Joyce amava profondamente Trieste, in una maniera pura e scevra di stridori, come si può amare soltanto una patria elettiva. La sua affezione è priva di quei contrasti che invece caratterizzano l’attaccamento di Italo Svevo alla sua città natale; eppure, è proprio l’amore condiviso per una terra sentita, seppure in maniere differenti, come patria, a unire i due uomini – prima ancora che i due scrittori – in un rapporto che sarà altamente prolifico per la loro carriera letteraria.
Svevo contattò James Joyce perché gli insegnasse l’inglese: ne aveva bisogno per curare gli affari esteri della sua azienda, e probabilmente per evadere dalla quotidianità della sua realtà di vita; Joyce, dal canto suo, l’irlandese schivo e baldanzoso insieme, aveva bisogno di sentirsi inserito in un mondo che, nonostante tutto, non gli apparteneva. Si conobbero, e Joyce amò la grazia remissiva di quell’uomo che appariva coartato in una vita che non era la sua, che gli calzava stretta e lo rendeva nevrotico; nella sua passione segreta per la scrittura colse il germe di un talento non realizzato, che si impegnò, con la sua freschezza da giovane artista deciso e spudorato, a tirare fuori. Gli diede il coraggio che gli mancava. D’altro canto, Svevo esercitò su Joyce il fascino di un maestro decadente, cui ispirarsi per conferire maggiore profondità emotiva alla sua scrittura.
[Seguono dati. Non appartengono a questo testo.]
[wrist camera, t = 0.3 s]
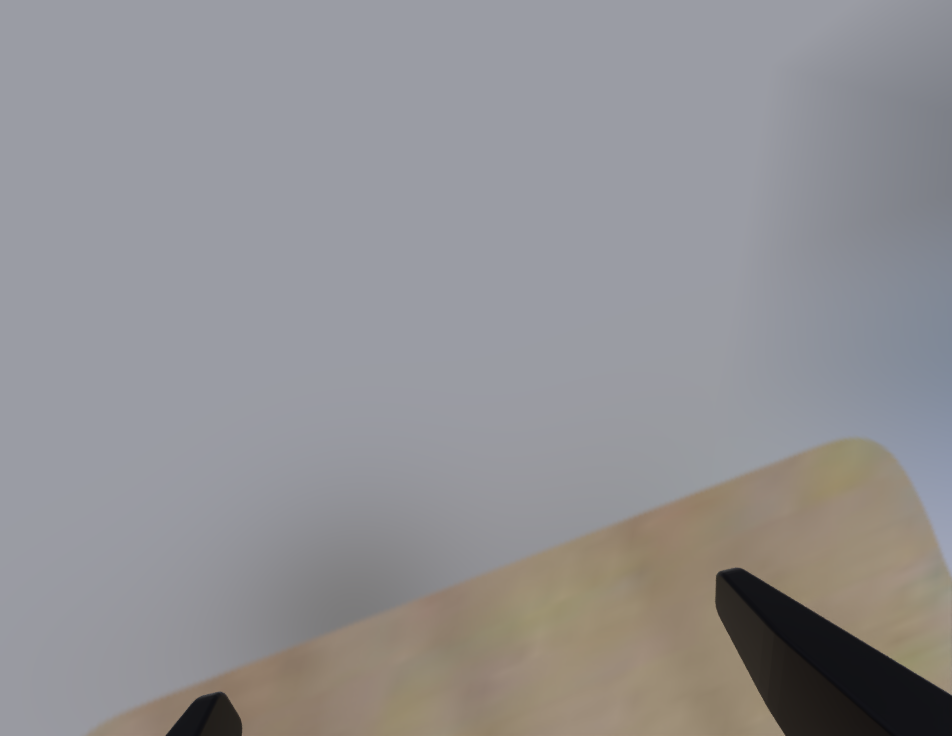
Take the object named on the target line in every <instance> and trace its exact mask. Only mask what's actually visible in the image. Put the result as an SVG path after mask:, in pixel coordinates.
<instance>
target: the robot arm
mask: <svg viewBox="0 0 952 736" xmlns="http://www.w3.org/2000/svg"><path fill="white" fill-rule="evenodd" d="M715 604H716V609H717V612H718V615H719V617H720V619H721V621H722V623H723V625H724V626H725V628H726V630H727V632H728V634H729V636H730V638H731V640H732V642H733V644H734V645H735V647H736V649H737V651H738V653H739V655H740V657H741V659H742V661H743V663H744V664H745V666H746V668H747V670H748V672H749V674H750V676H751V678H752V680H753V682H754V683H755V685H756V687H757V689H758V691H759V693H760V695H761V697H762V698H763V700H764V702H765V704H766V706H767V707H768V709H769V710H770V712H771V714H772V715H773V717H774V719H775V720H776V722H777V723H778V725H779V726H780V728H781V730H782V731H783V733H784V734H785V736H952V695H951V694H949V693H947V692H946V691H944V690H942V689H941V688H939V687H937V686H936V685H934V684H932V683H931V682H929V681H927V680H926V679H924V678H923V677H921V676H919V675H918V674H916V673H914V672H913V671H911V670H909V669H908V668H906V667H904V666H903V665H901V664H899V663H898V662H896V661H894V660H893V659H891V658H889V657H888V656H886V655H885V654H883V653H881V652H880V651H878V650H876V649H875V648H873V647H871V646H870V645H868V644H866V643H865V642H863V641H861V640H860V639H858V638H856V637H855V636H853V635H851V634H850V633H848V632H846V631H845V630H843V629H842V628H840V627H838V626H837V625H835V624H833V623H832V622H830V621H828V620H827V619H825V618H823V617H822V616H820V615H818V614H817V613H815V612H813V611H812V610H810V609H808V608H807V607H805V606H804V605H802V604H800V603H799V602H797V601H795V600H794V599H792V598H790V597H789V596H787V595H785V594H784V593H782V592H780V591H779V590H777V589H775V588H774V587H772V586H770V585H769V584H767V583H765V582H764V581H762V580H761V579H759V578H757V577H756V576H754V575H752V574H751V573H749V572H747V571H746V570H744V569H741V568H731V569H727V570H723V571H720V572H718V574H717V575H716V595H715ZM166 736H242V723H241V719H240V717H239V715H238V713H237V712H236V710H235V708H234V707H233V705H232V704H231V702H230V700H229V699H228V697H227V695H226V694H225V693H223V692H216V693H211V694H207V695H203V696H201V697H199V698H197V699H196V700H195V701H194V702H193V703H192V704H191V705H190V706H189V707H188V709H187V710H186V711H185V712H184V714H183V715H182V716H181V717H180V718H179V720H178V721H177V722H176V723H175V725H174V726H173V727H172V728H171V730H170V731H169V732H168V733H167V734H166Z"/></svg>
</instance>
Erano gli anni dei fermenti psicoanalitici: entrambi furono affascinati dalle scoperte freudiane. Svevo tentò addirittura di intraprendere l’analisi con S. Freud, ma senza successo. Alla fine si convinse del fatto che l’opera freudiana avesse maggior ascendente sull’ispirazione letteraria che come cura per le nevrosi. Joyce, seppur – come avrebbe detto Freud – inconsciamente, fece sua la teoria di colui che considerava un mentore, e provò per primo ad applicare il metodo delle libere associazioni alla scrittura, dando vita alla tecnica letteraria del flusso di coscienza.
L’Ulisse e La coscienza di Zeno appaiono così legati da due filamenti sottili, che si annodano stretti nel cuore di Trieste, passando per le anime di due uomini che la vissero e l’amarono. Trieste generosa, a due uomini ha fatto l’impareggiabile dono dell’amicizia; a tutti noi altri ha regalato, per tramite di quegli uomini e del loro legame, due indimenticabili capolavori letterari.